Hope leaped into Susannah's eyes, and it was mirrored in her voice. "You want to quit?"

"I can't," Killian said quietly, searching her glowing features, clinging to the hope in her eyes. "Part of my check goes to pay for my sister's massive medical bills. But. . ."

"What?"

He gripped his hands, thinking how small, yet how strong, she was. "I'm messed up inside, Susannah. Maybe I've done this work too long and don't know any other way." His voice grew thick. "Last night, when I held you, I realized that I needed to get help- professional help—to unravel this nightmare that's eating me alive from the inside out. I swore I'd never put you in that kind of jeopardy again."

With a little cry, Susannah threw her arms around Killian's shoulders. "I love you so much," she whispered, tears squeezing from her eyes. She felt his arms slide around her and bring her tightly against him.

Killian buried his face in her hair. "It can be done, Sean. I know it can."

He shook his head, and when he spoke again his voice was muffled. "I don't know that, Susannah."

She eased away just enough to study his suffering features. "I'll be here for you, if you want. . . ."

The words, sweet and filled with hope, fell across his tightly strung nerves. He searched her lustrous eyes. "I don't know. . . ." How badly he wanted to confess his love to her, and yet he couldn't. "Let me feel my way through this."
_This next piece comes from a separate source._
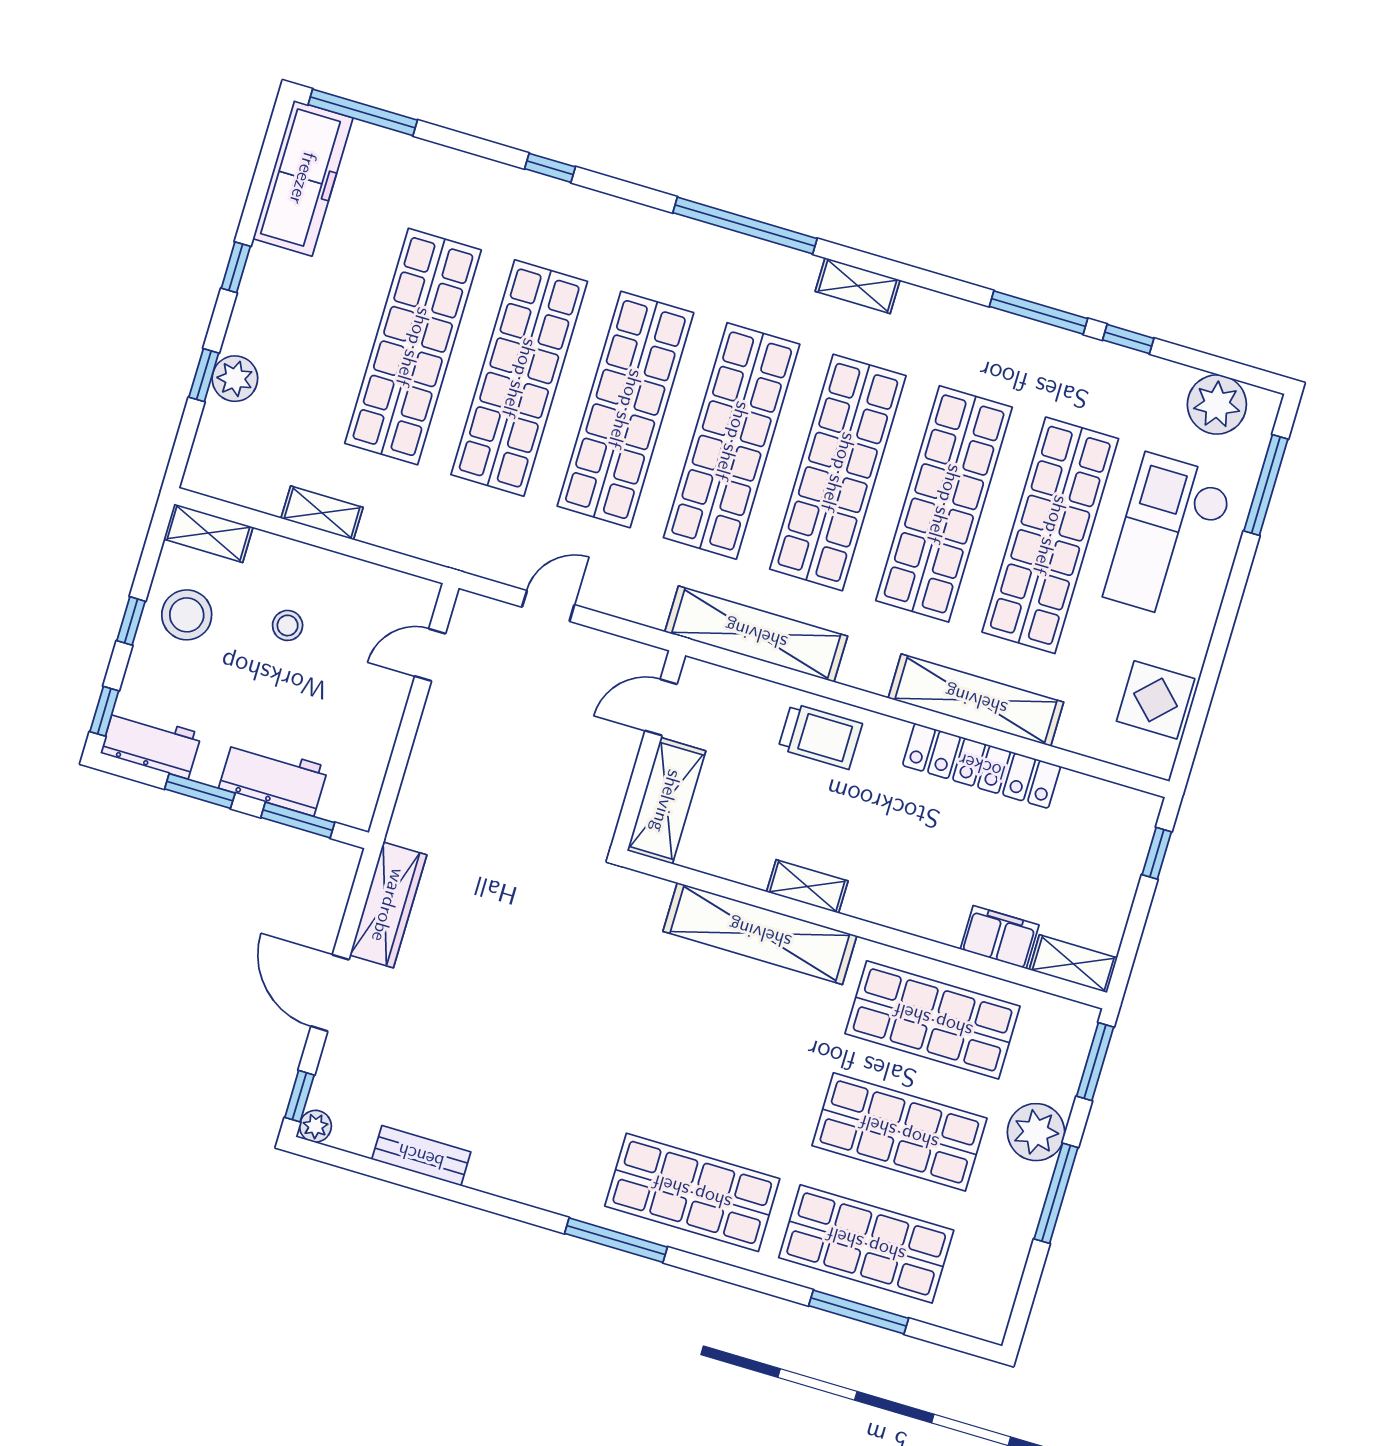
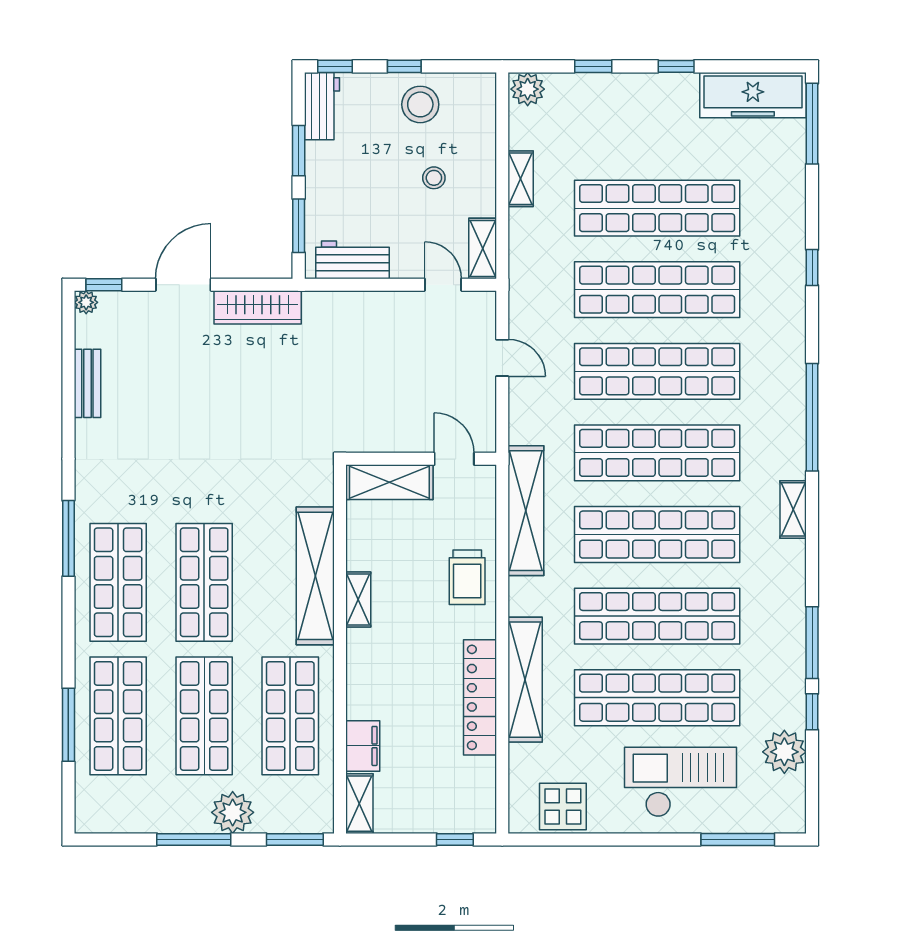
plant: (235, 379) -> (528, 89), moved
plant: (1217, 404) -> (784, 752), moved
shelving: (208, 533) -> (483, 248), moved
workbench: (273, 778) -> (352, 260), moved, turned -90
shop shelf: (725, 1080) -> (204, 582), added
"Do you want me to leave?" She hated to ask the question. But she did ask it, and then she held her breath.

"I— No, not really."
He held her hand tightly within his. "That's the selfish side of me speaking. The other side, the nightmares. . . Well, you'd be better off staying at a nearby hotel—just in case."

Susannah had faith that Killian would never harm her, no matter how virulent his nightmares became, but she knew it wasn't her place to make that decision. "I have the next three weeks off, Sean. My principal gave me the time because he felt after
all the
trauma I'd gone through I needed time to pull myself together again."

Killian's heart
thudded,
and he lifted his head. "Three weeks?" Three weeks of heaven. There was such love shining in her eyes that he clung to the tenuous shred of hope that had begun burning in his chest when he loved Susannah last night.

"Yes. . . ."

He compressed his lips and studied her long, slender fingers. The nails were cut short because she did so much gardening, Killian realized. Susannah had hands of the earth, hands that were in touch with the primal elements of nature—and her touch brought out so much in him that was good. "I'll take you to a hotel in downtown Victoria," he told her quietly. "I want you to stay these three weeks if you want, Susannah." He lifted his gaze and met hers. "No promises."